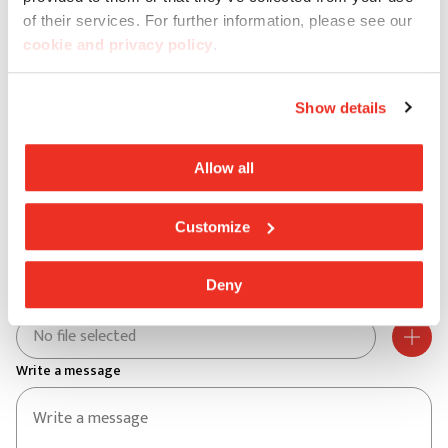
City *
of their services. For further information, please see our
cookie and privacy policy
.
Postal code *
Show details
Address *
Allow all
Customize
Street no. *
Deny
Aggiungi un file
No file selected
Write a message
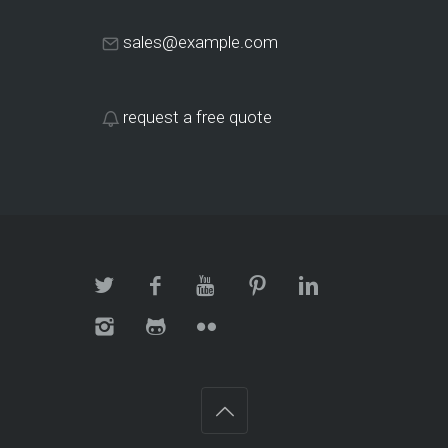
sales@example.com
request a free quote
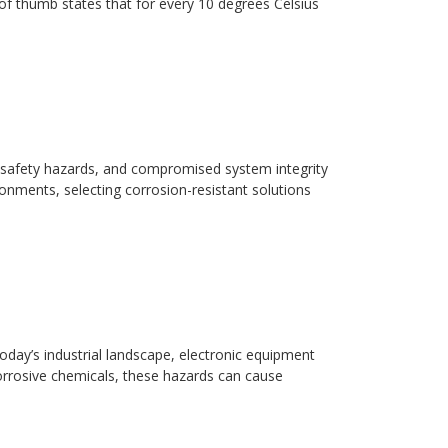
ule of thumb states that for every 10 degrees Celsius
safety hazards, and compromised system integrity
ronments, selecting corrosion-resistant solutions
day’s industrial landscape, electronic equipment
orrosive chemicals, these hazards can cause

....................

EXERCISE INSTRUCTIONS
Copy the records above exactly, leaving out every picture.

RESPONSE BELOW
City *
of their services. For further information, please see our
cookie and privacy policy
.
Postal code *
Show details
Address *
Allow all
Customize
Street no. *
Deny
Aggiungi un file
No file selected
Write a message
sales@example.com
request a free quote
ule of thumb states that for every 10 degrees Celsius
safety hazards, and compromised system integrity
ronments, selecting corrosion-resistant solutions
day’s industrial landscape, electronic equipment
orrosive chemicals, these hazards can cause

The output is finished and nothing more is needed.